Dr. Dennis Finley, Lockheed Martin Aeronautics. Dr. Finley is a Lockheed Martin Fellow. He provides technical leadership and oversight of aerodynamic and stability/control prediction for a variety of flight vehicle development efforts. Over the course of his 40+ year career Dr. Finley has developed and applied conceptual methods, linear-theory and impact-theory codes, and CFD methods. He has worked on conceptual, preliminary and flight vehicle projects that encompass VSTOL, transonic, and hypersonic flows. He has conducted wind tunnel testing in a variety of facilities to support the development of aerodynamic databases for these vehicles. Besides his work responsibilities Dr. Finley is also serving as an adjunct professor at the University of Texas at Arlington. Dr. Finley is an Associate Fellow of AIAA.

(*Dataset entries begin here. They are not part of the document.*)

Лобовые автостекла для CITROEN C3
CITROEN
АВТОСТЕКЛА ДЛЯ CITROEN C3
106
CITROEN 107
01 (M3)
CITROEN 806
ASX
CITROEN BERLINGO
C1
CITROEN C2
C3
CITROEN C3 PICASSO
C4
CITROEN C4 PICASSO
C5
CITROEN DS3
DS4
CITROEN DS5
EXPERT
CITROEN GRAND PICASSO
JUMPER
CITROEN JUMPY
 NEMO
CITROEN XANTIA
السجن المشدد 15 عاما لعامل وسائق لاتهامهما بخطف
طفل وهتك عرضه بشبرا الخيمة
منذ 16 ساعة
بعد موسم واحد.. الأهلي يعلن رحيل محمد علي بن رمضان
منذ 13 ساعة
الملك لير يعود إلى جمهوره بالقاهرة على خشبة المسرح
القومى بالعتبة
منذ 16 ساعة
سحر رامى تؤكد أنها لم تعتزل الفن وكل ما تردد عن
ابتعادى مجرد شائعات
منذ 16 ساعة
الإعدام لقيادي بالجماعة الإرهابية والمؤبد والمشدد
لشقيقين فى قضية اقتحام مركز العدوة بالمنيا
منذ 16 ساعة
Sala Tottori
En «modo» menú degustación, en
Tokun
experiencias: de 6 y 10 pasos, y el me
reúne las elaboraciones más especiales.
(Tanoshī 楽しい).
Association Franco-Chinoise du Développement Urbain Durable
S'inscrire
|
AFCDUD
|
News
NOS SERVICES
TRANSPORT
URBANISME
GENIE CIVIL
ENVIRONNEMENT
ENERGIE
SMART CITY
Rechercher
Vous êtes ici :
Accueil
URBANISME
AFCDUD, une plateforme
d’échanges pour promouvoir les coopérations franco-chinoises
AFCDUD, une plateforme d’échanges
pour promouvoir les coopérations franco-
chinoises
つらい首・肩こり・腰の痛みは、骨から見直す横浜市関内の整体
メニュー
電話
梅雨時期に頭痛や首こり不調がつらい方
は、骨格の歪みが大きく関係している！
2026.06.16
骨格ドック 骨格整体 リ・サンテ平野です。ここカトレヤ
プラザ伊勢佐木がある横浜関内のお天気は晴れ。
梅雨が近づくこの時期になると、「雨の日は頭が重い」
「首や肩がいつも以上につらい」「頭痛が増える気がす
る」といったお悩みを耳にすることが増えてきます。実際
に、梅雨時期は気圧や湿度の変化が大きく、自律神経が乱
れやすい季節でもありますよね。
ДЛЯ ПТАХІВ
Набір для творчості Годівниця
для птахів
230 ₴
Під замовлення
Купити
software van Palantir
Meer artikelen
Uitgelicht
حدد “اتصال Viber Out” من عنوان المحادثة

Dr. Kevin Bowcutt, Boeing Research & Technology. Dr. Kevin G. Bowcutt is a Principal Senior Technical Fellow & Chief Scientist of Hypersonics for Boeing with 38 years of experience. He is an AIAA Fellow, a Fellow of the Royal Aeronautical Society, and a member of the National Academy of Engineering. He holds BS, MS and PhD degrees in aerospace engineering from the University of Maryland. Dr. Bowcutt is an internationally recognized expert in hypersonic aerodynamics, propulsion integration, and vehicle design and optimization. Notable accomplishments include developing the viscous-optimized hypersonic waverider; flight testing scramjets by shooting them from a light gas gun; originating and optimizing the design of the X-51A scramjet-powered demo vehicle; helping the Space Shuttle Columbia accident investigation by simulating wing aero-thermal-structural failure; and leading Boeing’s contributions to the HIFiRE international hypersonic flight experiment program. In the spring semester of 2007 Dr. Bowcutt was a visiting professor at Princeton University’s Mechanical and Aerospace Engineering Department where he taught a course in hypersonic airplane design. Dr. Bowcutt leads Boeing’s advanced design efforts for hypersonic missiles, airplanes and space-planes, and is the technical lead for Boeing’s hypersonic passenger airplane program.